**Page-level text extractions**:

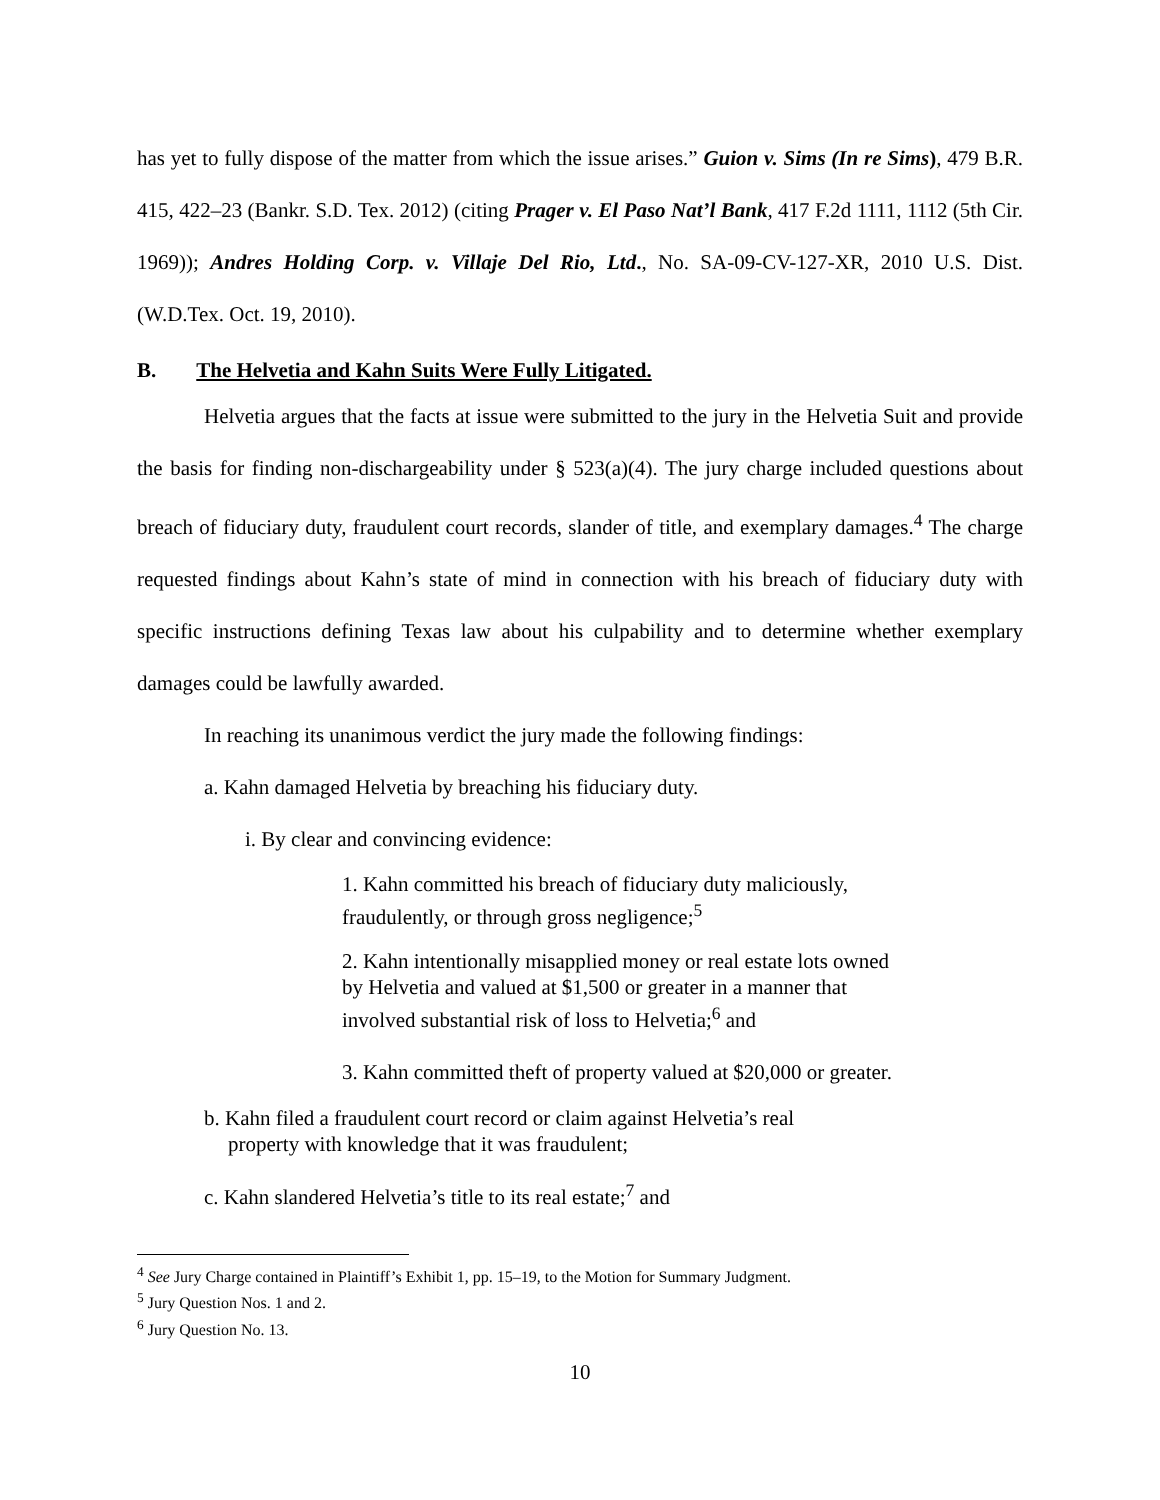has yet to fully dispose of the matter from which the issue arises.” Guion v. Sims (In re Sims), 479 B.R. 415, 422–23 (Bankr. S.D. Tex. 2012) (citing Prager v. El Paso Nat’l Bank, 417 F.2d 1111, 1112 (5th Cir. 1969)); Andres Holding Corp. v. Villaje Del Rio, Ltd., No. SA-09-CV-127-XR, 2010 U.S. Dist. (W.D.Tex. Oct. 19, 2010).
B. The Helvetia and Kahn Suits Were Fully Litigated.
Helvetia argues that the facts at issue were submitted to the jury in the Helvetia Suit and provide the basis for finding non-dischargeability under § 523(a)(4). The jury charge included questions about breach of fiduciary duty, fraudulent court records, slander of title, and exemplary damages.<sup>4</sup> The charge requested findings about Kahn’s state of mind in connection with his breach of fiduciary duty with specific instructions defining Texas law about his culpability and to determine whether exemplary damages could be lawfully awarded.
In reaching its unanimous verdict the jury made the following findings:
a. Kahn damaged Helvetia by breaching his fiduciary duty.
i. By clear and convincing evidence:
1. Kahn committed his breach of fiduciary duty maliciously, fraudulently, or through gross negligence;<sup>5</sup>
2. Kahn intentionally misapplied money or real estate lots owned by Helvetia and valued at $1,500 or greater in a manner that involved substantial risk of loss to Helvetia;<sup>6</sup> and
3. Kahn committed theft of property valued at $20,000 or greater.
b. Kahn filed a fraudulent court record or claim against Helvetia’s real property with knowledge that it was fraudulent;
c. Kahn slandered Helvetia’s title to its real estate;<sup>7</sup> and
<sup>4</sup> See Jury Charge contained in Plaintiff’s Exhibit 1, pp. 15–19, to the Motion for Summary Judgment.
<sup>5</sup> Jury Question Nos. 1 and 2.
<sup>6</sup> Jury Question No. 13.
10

==

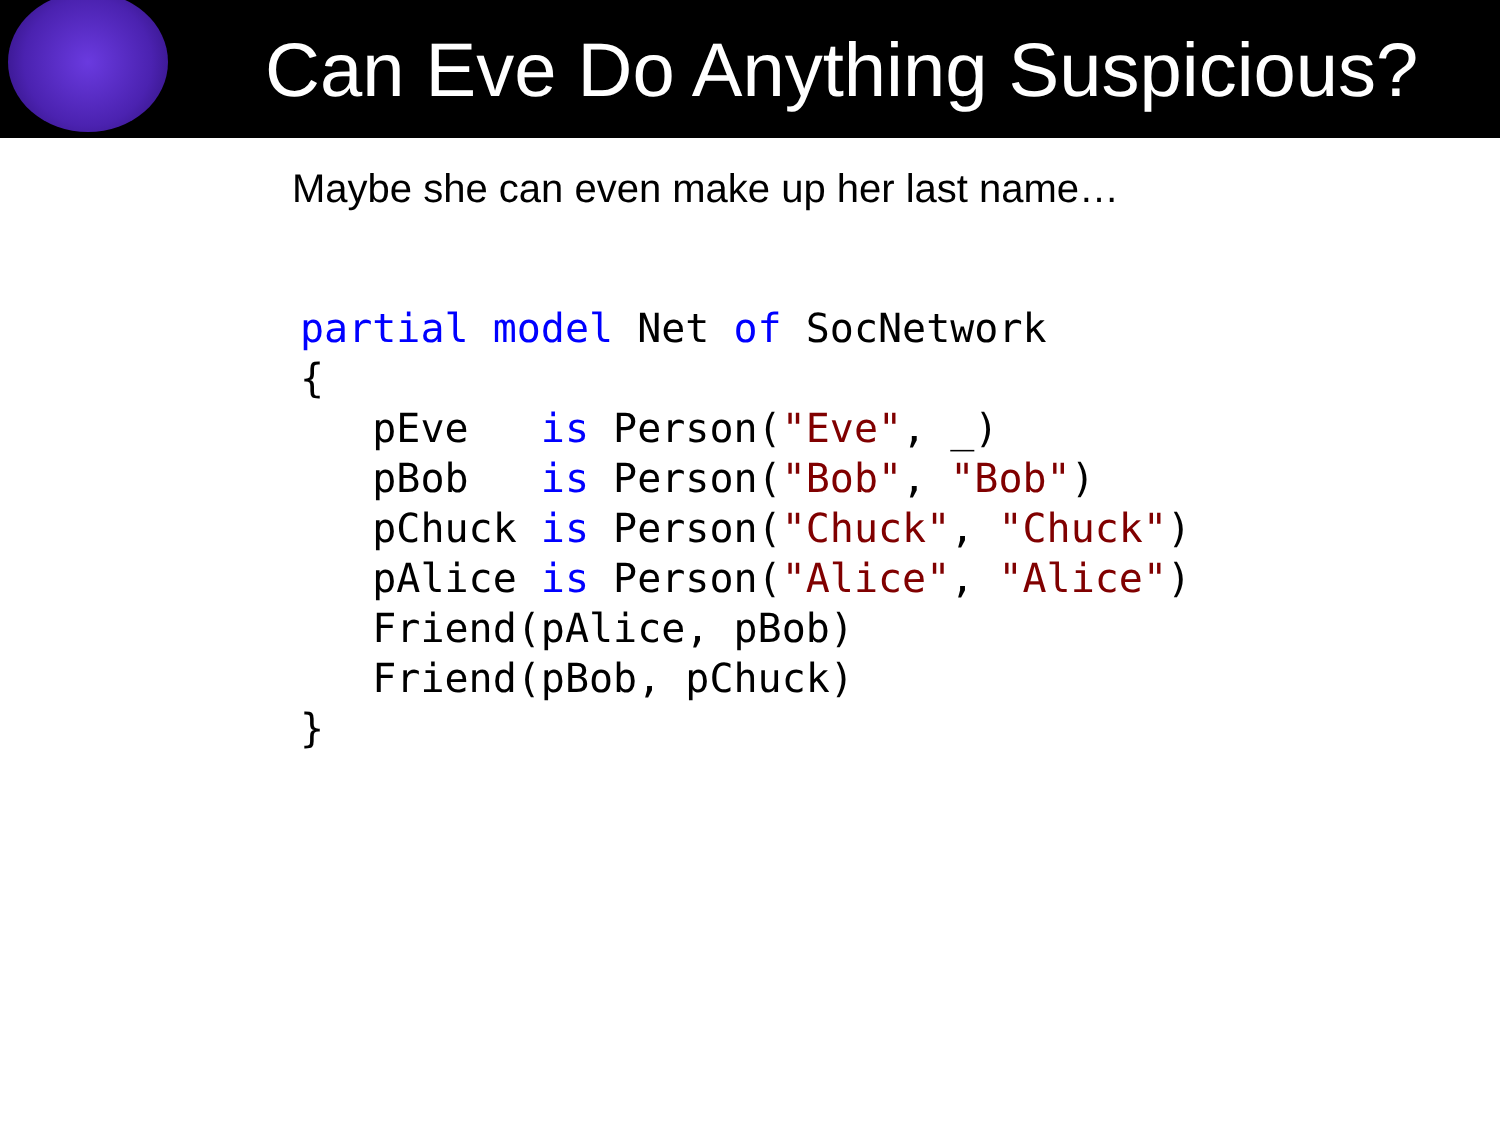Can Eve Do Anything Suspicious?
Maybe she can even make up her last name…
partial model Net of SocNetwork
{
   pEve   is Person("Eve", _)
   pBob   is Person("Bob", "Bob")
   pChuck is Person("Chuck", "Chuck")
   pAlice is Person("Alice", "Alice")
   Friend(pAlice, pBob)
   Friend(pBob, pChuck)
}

--

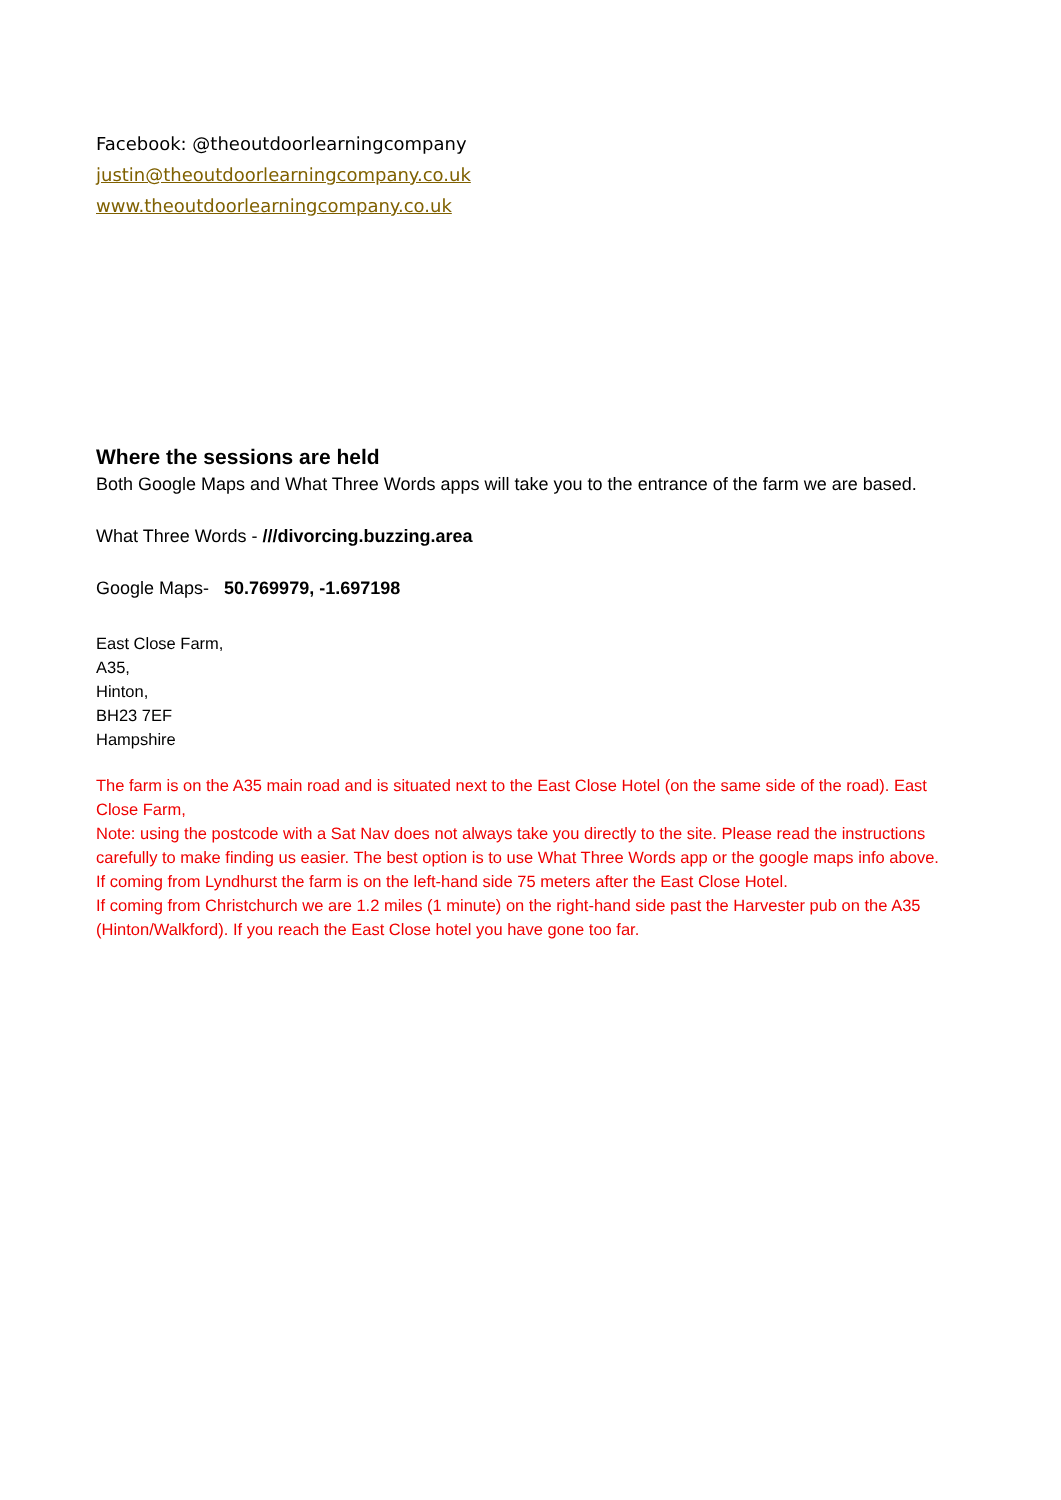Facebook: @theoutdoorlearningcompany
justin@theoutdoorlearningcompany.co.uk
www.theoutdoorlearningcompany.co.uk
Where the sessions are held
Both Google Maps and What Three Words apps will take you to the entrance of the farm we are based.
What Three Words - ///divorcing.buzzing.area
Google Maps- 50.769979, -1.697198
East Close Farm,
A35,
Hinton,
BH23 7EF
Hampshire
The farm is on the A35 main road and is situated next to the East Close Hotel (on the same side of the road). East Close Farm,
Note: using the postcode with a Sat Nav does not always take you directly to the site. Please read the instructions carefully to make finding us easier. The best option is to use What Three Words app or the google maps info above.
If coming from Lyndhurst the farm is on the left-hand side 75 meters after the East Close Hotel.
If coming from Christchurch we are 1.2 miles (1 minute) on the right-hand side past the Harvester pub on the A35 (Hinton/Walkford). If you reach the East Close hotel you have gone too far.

**What you have to do**: Starting at the line containing "has yet to fully" and finishing at the line containing "B. The Helvetia", return those lines exactly as they appear above, without the pictures.

**Problem solution**:
has yet to fully dispose of the matter from which the issue arises.” Guion v. Sims (In re Sims), 479 B.R. 415, 422–23 (Bankr. S.D. Tex. 2012) (citing Prager v. El Paso Nat’l Bank, 417 F.2d 1111, 1112 (5th Cir. 1969)); Andres Holding Corp. v. Villaje Del Rio, Ltd., No. SA-09-CV-127-XR, 2010 U.S. Dist. (W.D.Tex. Oct. 19, 2010).
B. The Helvetia and Kahn Suits Were Fully Litigated.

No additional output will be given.